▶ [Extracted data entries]
===
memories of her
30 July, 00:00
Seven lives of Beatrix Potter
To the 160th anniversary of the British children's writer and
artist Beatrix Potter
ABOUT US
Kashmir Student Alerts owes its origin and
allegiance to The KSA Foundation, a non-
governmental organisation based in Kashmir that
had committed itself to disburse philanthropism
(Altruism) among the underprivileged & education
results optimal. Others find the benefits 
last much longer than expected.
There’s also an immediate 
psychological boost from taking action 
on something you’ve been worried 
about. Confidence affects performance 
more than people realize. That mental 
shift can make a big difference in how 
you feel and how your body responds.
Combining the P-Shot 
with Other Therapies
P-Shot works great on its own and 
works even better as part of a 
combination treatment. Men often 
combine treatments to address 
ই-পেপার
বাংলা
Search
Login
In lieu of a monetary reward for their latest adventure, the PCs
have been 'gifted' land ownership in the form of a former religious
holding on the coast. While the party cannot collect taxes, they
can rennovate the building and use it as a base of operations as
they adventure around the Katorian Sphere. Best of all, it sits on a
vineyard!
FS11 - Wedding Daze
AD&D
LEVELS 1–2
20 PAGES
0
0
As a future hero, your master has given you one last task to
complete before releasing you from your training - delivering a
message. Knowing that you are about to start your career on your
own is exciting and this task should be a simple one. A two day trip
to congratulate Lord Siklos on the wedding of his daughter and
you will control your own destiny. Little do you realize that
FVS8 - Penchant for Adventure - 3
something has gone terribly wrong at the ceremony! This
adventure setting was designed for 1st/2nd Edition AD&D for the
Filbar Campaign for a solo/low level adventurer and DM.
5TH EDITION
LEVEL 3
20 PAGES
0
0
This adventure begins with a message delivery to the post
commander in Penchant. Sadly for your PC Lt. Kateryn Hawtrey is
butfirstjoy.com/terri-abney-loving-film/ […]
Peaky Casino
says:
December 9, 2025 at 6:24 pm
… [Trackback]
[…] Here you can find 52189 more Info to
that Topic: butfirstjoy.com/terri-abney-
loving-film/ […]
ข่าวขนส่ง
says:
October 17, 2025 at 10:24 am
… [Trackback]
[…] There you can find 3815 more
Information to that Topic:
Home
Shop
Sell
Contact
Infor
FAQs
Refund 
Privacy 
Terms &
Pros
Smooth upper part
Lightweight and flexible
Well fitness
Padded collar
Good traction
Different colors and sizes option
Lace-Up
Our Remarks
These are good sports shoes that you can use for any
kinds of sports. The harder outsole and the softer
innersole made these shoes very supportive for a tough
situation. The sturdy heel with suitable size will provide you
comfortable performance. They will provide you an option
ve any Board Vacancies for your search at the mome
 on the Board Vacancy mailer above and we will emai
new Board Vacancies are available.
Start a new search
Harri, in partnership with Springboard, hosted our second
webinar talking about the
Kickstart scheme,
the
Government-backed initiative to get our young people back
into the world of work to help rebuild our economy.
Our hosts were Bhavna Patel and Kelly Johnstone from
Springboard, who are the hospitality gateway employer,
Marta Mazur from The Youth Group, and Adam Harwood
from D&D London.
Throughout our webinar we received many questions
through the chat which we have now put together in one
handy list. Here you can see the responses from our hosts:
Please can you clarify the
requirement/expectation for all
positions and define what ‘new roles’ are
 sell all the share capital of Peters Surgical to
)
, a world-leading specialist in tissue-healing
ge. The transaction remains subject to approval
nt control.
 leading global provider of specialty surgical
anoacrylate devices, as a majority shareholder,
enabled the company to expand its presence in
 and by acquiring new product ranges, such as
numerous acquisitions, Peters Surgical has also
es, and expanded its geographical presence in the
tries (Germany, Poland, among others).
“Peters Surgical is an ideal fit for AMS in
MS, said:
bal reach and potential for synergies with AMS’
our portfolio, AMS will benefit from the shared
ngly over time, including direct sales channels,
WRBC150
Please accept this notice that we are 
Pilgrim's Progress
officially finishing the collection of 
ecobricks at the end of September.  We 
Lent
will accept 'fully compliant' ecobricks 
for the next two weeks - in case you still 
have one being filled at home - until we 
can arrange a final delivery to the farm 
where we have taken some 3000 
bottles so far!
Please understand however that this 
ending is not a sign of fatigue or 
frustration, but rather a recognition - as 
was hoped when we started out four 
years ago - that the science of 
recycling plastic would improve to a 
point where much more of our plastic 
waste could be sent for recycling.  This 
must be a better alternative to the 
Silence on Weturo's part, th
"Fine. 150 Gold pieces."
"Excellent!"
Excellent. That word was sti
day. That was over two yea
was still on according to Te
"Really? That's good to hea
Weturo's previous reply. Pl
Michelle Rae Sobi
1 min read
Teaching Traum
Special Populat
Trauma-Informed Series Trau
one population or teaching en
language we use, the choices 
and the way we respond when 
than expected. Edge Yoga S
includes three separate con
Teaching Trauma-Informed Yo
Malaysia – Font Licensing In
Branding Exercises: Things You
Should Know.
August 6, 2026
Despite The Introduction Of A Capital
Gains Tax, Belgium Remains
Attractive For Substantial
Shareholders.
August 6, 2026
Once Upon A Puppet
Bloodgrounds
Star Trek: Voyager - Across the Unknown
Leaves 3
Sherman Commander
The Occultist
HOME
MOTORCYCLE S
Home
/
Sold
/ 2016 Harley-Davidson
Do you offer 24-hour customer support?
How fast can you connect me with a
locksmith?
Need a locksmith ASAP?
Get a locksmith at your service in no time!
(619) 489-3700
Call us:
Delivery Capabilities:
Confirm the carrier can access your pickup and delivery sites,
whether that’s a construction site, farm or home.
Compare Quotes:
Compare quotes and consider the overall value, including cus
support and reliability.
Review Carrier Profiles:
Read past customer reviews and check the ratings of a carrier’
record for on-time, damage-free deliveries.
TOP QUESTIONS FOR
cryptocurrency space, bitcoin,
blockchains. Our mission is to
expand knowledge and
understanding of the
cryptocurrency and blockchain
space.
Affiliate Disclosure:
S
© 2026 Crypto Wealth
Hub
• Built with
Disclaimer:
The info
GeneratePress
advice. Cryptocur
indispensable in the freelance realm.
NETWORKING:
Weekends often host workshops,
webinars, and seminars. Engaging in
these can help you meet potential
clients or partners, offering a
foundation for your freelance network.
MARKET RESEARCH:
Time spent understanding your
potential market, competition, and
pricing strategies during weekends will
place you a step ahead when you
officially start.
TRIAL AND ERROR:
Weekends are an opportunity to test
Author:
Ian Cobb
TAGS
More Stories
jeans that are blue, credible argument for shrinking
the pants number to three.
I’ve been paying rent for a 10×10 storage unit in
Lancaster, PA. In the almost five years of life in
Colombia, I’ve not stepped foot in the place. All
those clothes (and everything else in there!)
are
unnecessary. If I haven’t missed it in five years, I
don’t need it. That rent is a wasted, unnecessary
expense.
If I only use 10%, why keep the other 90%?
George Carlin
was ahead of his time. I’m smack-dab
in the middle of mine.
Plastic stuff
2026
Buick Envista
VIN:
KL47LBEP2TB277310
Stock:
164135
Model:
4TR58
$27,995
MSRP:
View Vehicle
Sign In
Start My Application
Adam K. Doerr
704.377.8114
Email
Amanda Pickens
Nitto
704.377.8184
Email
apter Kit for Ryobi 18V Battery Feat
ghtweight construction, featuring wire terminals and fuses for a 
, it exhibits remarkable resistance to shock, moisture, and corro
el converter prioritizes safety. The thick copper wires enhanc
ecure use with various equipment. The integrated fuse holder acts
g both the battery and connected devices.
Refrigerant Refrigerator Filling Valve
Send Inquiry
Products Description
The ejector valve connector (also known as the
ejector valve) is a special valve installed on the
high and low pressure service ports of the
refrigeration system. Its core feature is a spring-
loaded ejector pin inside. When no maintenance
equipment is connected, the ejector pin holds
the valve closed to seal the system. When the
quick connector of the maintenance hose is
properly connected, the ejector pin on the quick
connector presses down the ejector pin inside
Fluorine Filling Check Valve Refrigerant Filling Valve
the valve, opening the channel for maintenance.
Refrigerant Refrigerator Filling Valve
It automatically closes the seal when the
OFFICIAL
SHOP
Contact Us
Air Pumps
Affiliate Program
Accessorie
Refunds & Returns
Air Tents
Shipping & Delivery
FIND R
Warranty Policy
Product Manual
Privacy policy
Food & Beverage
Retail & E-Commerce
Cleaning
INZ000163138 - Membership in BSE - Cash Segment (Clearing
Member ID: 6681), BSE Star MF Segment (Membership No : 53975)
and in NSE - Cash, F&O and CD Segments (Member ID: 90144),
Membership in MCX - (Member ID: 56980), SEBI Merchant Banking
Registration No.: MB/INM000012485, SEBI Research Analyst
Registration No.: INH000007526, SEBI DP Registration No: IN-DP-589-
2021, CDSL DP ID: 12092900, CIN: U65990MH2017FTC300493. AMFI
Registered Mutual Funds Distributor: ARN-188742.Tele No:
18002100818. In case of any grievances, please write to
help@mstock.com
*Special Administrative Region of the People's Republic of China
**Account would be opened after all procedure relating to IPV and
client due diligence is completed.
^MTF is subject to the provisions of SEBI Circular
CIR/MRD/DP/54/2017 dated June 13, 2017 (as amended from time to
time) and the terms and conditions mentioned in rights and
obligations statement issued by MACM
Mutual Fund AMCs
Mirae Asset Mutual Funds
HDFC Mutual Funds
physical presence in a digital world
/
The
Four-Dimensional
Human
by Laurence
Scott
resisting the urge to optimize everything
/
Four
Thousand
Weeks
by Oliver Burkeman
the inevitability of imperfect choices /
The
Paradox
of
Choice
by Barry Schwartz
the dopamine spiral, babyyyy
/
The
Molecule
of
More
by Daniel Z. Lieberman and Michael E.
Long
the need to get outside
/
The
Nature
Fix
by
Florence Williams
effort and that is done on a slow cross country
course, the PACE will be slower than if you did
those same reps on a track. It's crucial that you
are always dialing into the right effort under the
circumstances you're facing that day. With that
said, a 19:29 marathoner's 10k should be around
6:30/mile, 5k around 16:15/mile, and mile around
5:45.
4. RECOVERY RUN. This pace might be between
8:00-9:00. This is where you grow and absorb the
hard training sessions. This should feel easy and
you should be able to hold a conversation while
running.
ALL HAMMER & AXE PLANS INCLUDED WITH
===
▶ [Exercise details]
Go through the data above and return each line containing the string "Informed".

▶ [Expected output]
Trauma-Informed Series Trau
Teaching Trauma-Informed Yo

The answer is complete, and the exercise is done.